# Upgraded from popper to I-roast 2



## shiftywxm

Hi,

Well I've spent a number of months using a Rival popcorn maker and decided the time was right for an upgrade. I was searching around and found a Heathware i-Roast 2 on ebay for £155.

I've had it a few days now and have done two roasts on it so far using some Indian Mysore. The first one on a preset and the second one on a programme I found on the Sweet Maria website. However, both seem to have roasted far too quick. Could possibly be due to the machine being a 230v version and heating too quickly. Both however look good and smell nice... only time will tell if they taste nice as they are still settling.

I really like that you can programme your own profiles on this machine and it's going to be fun, although expensive, to experiment!
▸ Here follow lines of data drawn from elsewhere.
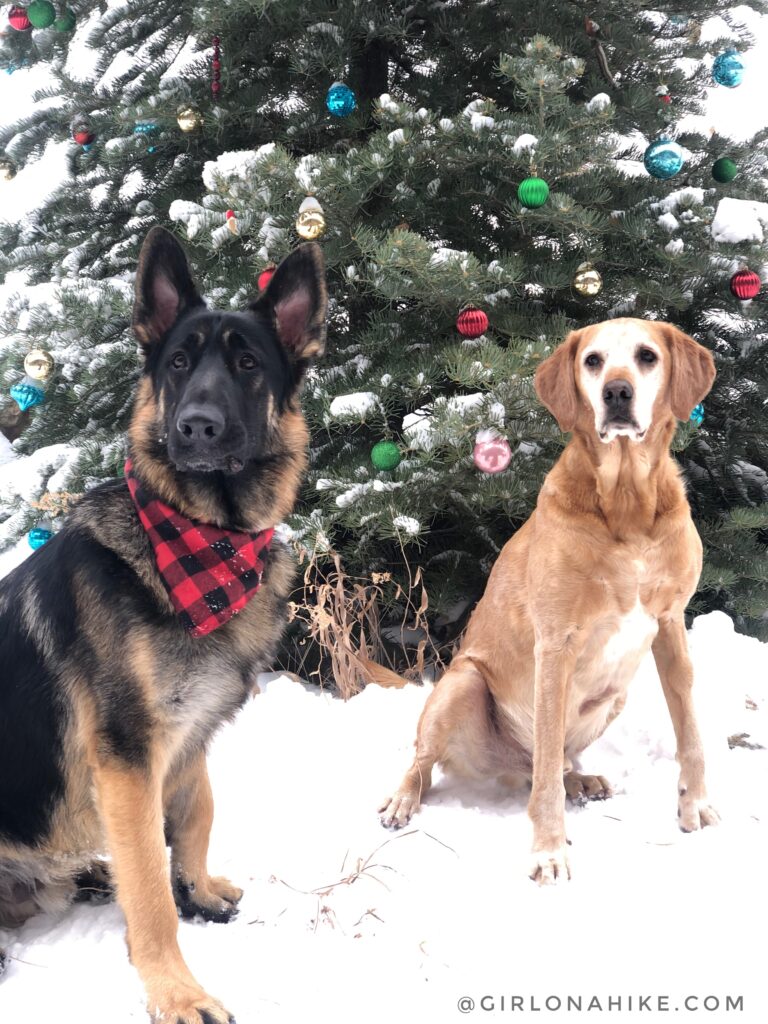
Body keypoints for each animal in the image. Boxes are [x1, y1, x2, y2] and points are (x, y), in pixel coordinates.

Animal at [0, 228, 327, 1019]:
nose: (196, 427)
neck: (199, 543)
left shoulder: (189, 730)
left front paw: (198, 888)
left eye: (247, 363)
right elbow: (148, 879)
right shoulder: (127, 756)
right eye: (179, 363)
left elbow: (198, 808)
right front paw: (175, 989)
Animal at [382, 317, 720, 880]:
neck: (626, 504)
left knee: (551, 763)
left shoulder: (671, 625)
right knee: (435, 763)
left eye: (647, 356)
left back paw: (581, 779)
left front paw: (695, 805)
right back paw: (403, 800)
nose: (617, 393)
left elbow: (691, 735)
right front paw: (549, 850)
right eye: (593, 361)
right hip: (463, 683)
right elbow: (543, 780)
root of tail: (502, 767)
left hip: (613, 695)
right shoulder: (556, 643)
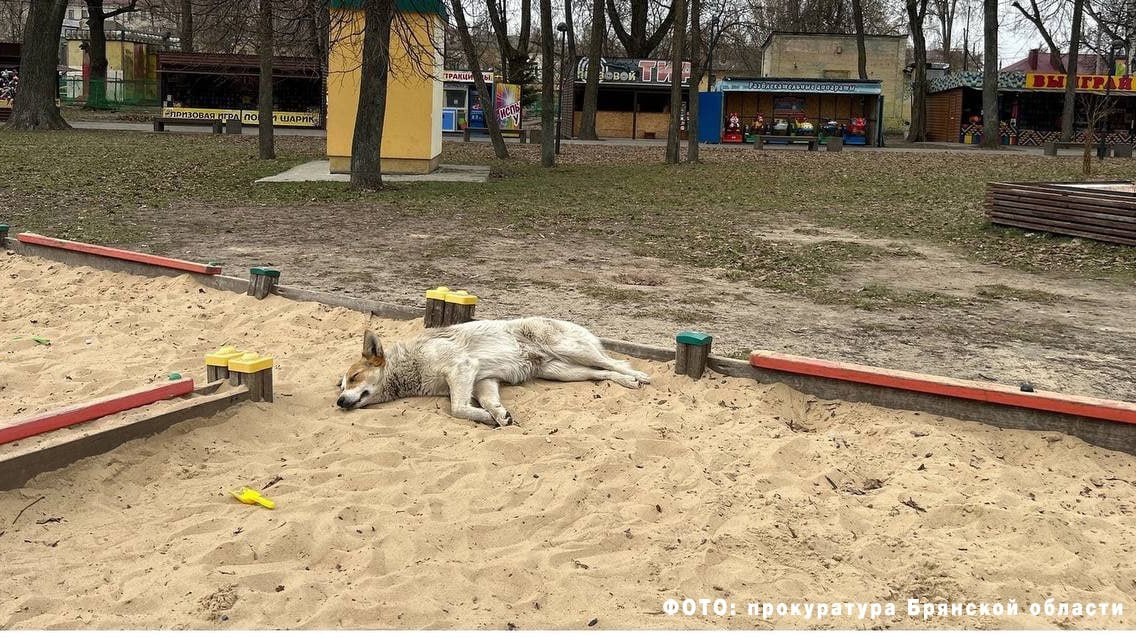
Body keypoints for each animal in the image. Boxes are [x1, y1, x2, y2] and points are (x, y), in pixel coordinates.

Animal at [333, 315, 649, 424]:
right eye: (342, 385)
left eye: (355, 377)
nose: (339, 401)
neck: (410, 365)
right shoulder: (484, 380)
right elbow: (488, 402)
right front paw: (497, 415)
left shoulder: (462, 367)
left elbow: (458, 408)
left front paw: (485, 417)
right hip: (561, 371)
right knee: (601, 373)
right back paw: (627, 382)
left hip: (570, 350)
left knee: (614, 362)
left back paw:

Anyone else got an i-roast 2? Got any profiles to share that do a slow roast?


----------



## CoffeeMagic

Not sure if there are too many around the UK as I haven't come across a retailer (not that I have really been looking). However I have come across some threads in US and Aus forums. Perhaps try a hard bean if you find it roasts too quickly. Don't forget to give us some feedback on the roast.


----------



## shiftywxm

CoffeeMagic, thanks for your reply! Can you suggest some harder beans to try?


----------



## CoffeeMagic

Look for coffees marked SHB. e.g. Guatemalan, Costa Rican Tarrazu. They are generally grown at high altitudes (>4000 feet)


----------



## shiftywxm

Just tried the first batch of Mysore that I roasted on the 15th. I decided to grind it and use in a french press. Despite it roasting fast, I was impressed with it. It was a really smooth taste and had nice, but not overpowering milk chocolate notes. I think I'm going to like this machine!


----------